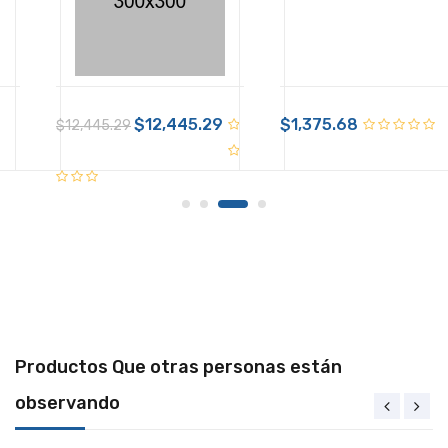
$12,445.29
$1,375.68
$12,445.29
Productos Que otras personas están
observando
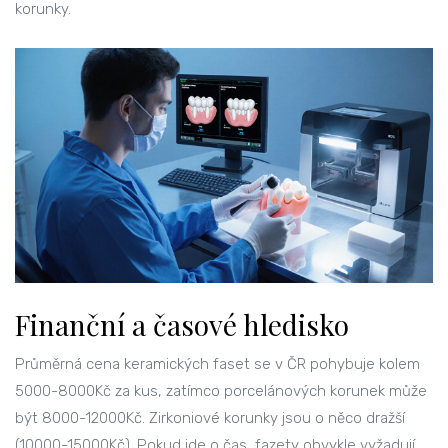
korunky.
Finanční a časové hledisko
Průměrná cena
keramických faset
se v ČR pohybuje kolem
5000-8000Kč za kus, zatímco
porcelánových korunek
může
být 8000-12000Kč. Zirkoniové korunky jsou o něco dražší
(10000-15000Kč). Pokud jde o čas, fazety obvykle vyžadují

**Aim of the exercise**
Copy out every line above word for word, leaving out the pictures.

**Response area**
$12,445.29
$1,375.68
$12,445.29
Productos Que otras personas están
observando
korunky.
Finanční a časové hledisko
Průměrná cena
keramických faset
se v ČR pohybuje kolem
5000-8000Kč za kus, zatímco
porcelánových korunek
může
být 8000-12000Kč. Zirkoniové korunky jsou o něco dražší
(10000-15000Kč). Pokud jde o čas, fazety obvykle vyžadují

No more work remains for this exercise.